The third message, also for the BJP, was another one to introspect on. The party has not done as well as it traditionally does in Bhopal, Indore, Jabalpur, and Ujjain regions. Urban areas have been the mainstay of the party since 1989, when it first made its mark in the state. Coupled with the desertion it faced in cities in other states – Hyderabad, Jaipur, Raipur – to name prominent few, this is not a good sign for the future. The party needs to assuage its core base, the salaried classes, the middle-income office goer, the traders – and do that fast.

Obituaries will be quickly written about the central government schemes not getting votes. In MP, the BJP retained several seats in the Vindhya region, where it has been relatively weaker. This region voted for badlav too – it changed its old Congress MLAs. The BJP seemed to have attracted new voters here.

The last message of change was for the NOTA voters. Many individuals may have voted NOTA not because they wanted badlav, but because they wanted no one to represent them. In effect, BJP lost a few seats with margins lesser than the NOTA votes in the constituency. Those voters who did not want anyone to represent them, will most likely get a new Congress government. This is also true of Rajasthan.

So how did BJP lose Madhya Pradesh? The answer lies in three trends. The tribal belt in the west (Barwani, Dhar, Jhabua, Khargone and Ratlam) and in the east (Balaghat, Dindori, Mandala and Shahdol) voted against the party. Then there is the loss of urban seats – two Bhopal seats (Central, South West), three Indore seats (Depalpur, Indore-1, Sanwer), and one Jabalpur seat (East) – which all add up. Lastly, both Kamal Nath and Jyotiraditya Scindia seem to have convinced their own areas that they are set to be the next chief minister. Chhindwara and Narsingpur areas voted for Nath, while Scindia earned a virtual sweep in the Chambal region.

What Does This Result Mean For 2019?

Firstly, the Congress has for the first time since 2014 beaten the BJP in a direct contest, and did so in three states. This will embolden the party, which is now almost certain to project Rahul Gandhi as the main opponent for the 2019 Lok Sabha contest against Prime Minister Narendra Modi. He will have much more leverage than before to accommodate potential Mahagathbandhan allies or leave them out. Ironically, Rahul Gandhi’s ascendency may make other strong names wary as their relative personal clout decreases – Akhilesh Yadav, Mamata Banerjee and Mayawati – will have to decide if they are fine to accept second fiddle roles.

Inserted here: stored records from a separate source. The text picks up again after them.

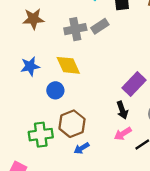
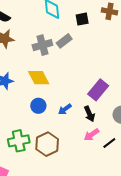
blue circle: (55, 90) -> (38, 106), moved
brown hexagon: (72, 124) -> (47, 144), moved
blue arrow: (82, 148) -> (65, 109), moved

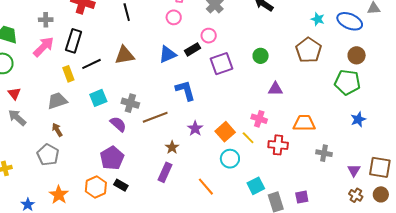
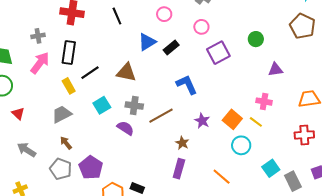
black rectangle: (193, 49) -> (171, 48), moved
blue triangle: (168, 54) -> (147, 42), moved
brown triangle: (125, 55) -> (126, 72), moved, turned 30
gray arrow: (17, 118) -> (27, 150), moved
red cross: (278, 145) -> (304, 135), moved
purple pentagon: (112, 158) -> (91, 168), moved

Secondly, the battle for 2019 is no longer linear. It is no longer sufficient to say that winning 75 odd assembly seats in Rajasthan will translate to a loss of only a few Lok Sabha seats. Congress will now employ the Donut offence against the Modi government. The Modi government opponents in the media, in the activist circuits, and in global networks working to ‘save the subalterns’, will all come together now that they have smelled blood. The Modi government must think non-linear – what top 2-3 issues will carry the campaign? The data soup on central programmes has served the narrative well till now, but it’s time for the BJP to work on another badlav.

Thirdly, and most importantly, the Modi government must decide whose votes it wants in the summer of 2019. A government has to constantly show it means everything to everyone in the country. But a party seeking reelection has to apply the standard segmentation, targeting and positioning concept to retain and attract its voters. The government has spoken, it is now time for the party to speak.

The 2019 Lok Sabha campaign is now open. And so is the election. The ball is squarely in BJP’s court.